Given that he’s fascinated by probabilities, my main principle of teaching, “Catch ’em while they’re interested!”, suggests taking this to the next level, so today we started into Bayesian probability updating. In order to do this, I had to devise a particularly simple example. Biomedical tests (a typical example) aren’t really gonna work for him. So I invented a little card game, that goes like this:

Take N ordered cards … I’ll start with 3 for these examples … so, say J Q K of the same suit. Could be 1 2 3, but I don’t want to get all confused with the numbers, so actually, I’m just gonna call them A B C. Shuffle them and lay them face down. Now, the question (hypothesis, in Bayesian terminology) is whether they have been laid out in order: ABC.  p(H) at this point is obviously 1/6 (could be any of ABC ACB BAC BCA CAB CBA) — this is our prior.

Okay, so we turn over the first card. In the easy case, it’s not an A. Intuitively, p(ABC|first<>A) should be zero, and indeed, if we use Bayes’ rule to compute p(first<>A|ABC) = 0, so the whole equation just obviously becomes zero, regardless of the other terms.

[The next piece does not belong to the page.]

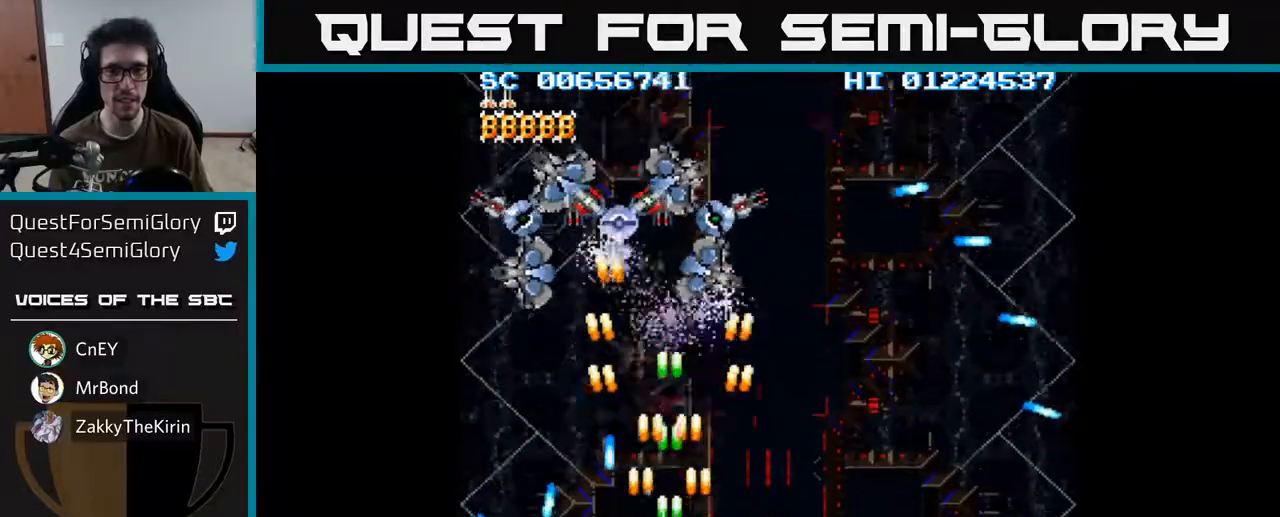
{"buttons": ["A", "DPAD_UP"], "left_stick": "center", "right_stick": "center", "events": [[100, "DPAD_LEFT", "down"], [267, "DPAD_LEFT", "up"]]}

What? Oh, you’ve forgotten Bayes’ rule….Here you go:

p(H|D) = (p(H)*p(D|H))/p(D)

So, one more time, p(D|H) = p(ABC|first<>A) = 0, so regardless of the other numbers in the equation, the result is 0. (Assuming p(D) isn’t zero, which it never is in any real problem.)

Okay, now suppose first = A. What’s the “posterior”, that is the new p(ABC|first=A)? Now we have to ask about p(D) and p(D|H). p(D|H) = p(first=A|ABC) = 1 because it had to be an A if the hypothesis was true. Okay, so what’s p(D). Well, that’s just 1/3rd since there are three letters (ABC).

(You might be lured into thinking that P(D) is 1/2, since you’ve used up one of the letters (A), but that would be P(D|first=A), but at this stage we have all three letters. It’s common to confuse the order of explanation with the order of term evaluation in the equation! Just p(D) is unconditional at this stage, and is just the probability of the data given just the structural properties of the situation. At this stage that is all three letters, so 1/3, whereas at the next stage, it’ll be only two letters.)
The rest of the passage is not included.